--- BEGIN SUPPLIED ENTRIES ---

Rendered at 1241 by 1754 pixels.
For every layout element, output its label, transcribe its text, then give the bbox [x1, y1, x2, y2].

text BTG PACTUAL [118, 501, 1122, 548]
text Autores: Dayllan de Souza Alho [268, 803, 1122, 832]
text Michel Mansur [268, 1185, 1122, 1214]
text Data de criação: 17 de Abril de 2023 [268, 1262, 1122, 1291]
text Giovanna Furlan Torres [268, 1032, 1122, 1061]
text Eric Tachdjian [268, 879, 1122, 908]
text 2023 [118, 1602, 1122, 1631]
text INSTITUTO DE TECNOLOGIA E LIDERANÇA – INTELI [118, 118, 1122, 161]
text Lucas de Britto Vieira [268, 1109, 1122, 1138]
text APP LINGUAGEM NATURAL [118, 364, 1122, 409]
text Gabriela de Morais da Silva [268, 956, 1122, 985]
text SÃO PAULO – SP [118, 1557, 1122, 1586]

--- END SUPPLIED ENTRIES ---

» **EXERCISE DIRECTIONS**
Can you quote every one of the lines above verbatim?

» **RESPONSE FOR THIS EXERCISE**
Rendered at 1241 by 1754 pixels.
For every layout element, output its label, transcribe its text, then give the bbox [x1, y1, x2, y2].

text BTG PACTUAL [118, 501, 1122, 548]
text Autores: Dayllan de Souza Alho [268, 803, 1122, 832]
text Michel Mansur [268, 1185, 1122, 1214]
text Data de criação: 17 de Abril de 2023 [268, 1262, 1122, 1291]
text Giovanna Furlan Torres [268, 1032, 1122, 1061]
text Eric Tachdjian [268, 879, 1122, 908]
text 2023 [118, 1602, 1122, 1631]
text INSTITUTO DE TECNOLOGIA E LIDERANÇA – INTELI [118, 118, 1122, 161]
text Lucas de Britto Vieira [268, 1109, 1122, 1138]
text APP LINGUAGEM NATURAL [118, 364, 1122, 409]
text Gabriela de Morais da Silva [268, 956, 1122, 985]
text SÃO PAULO – SP [118, 1557, 1122, 1586]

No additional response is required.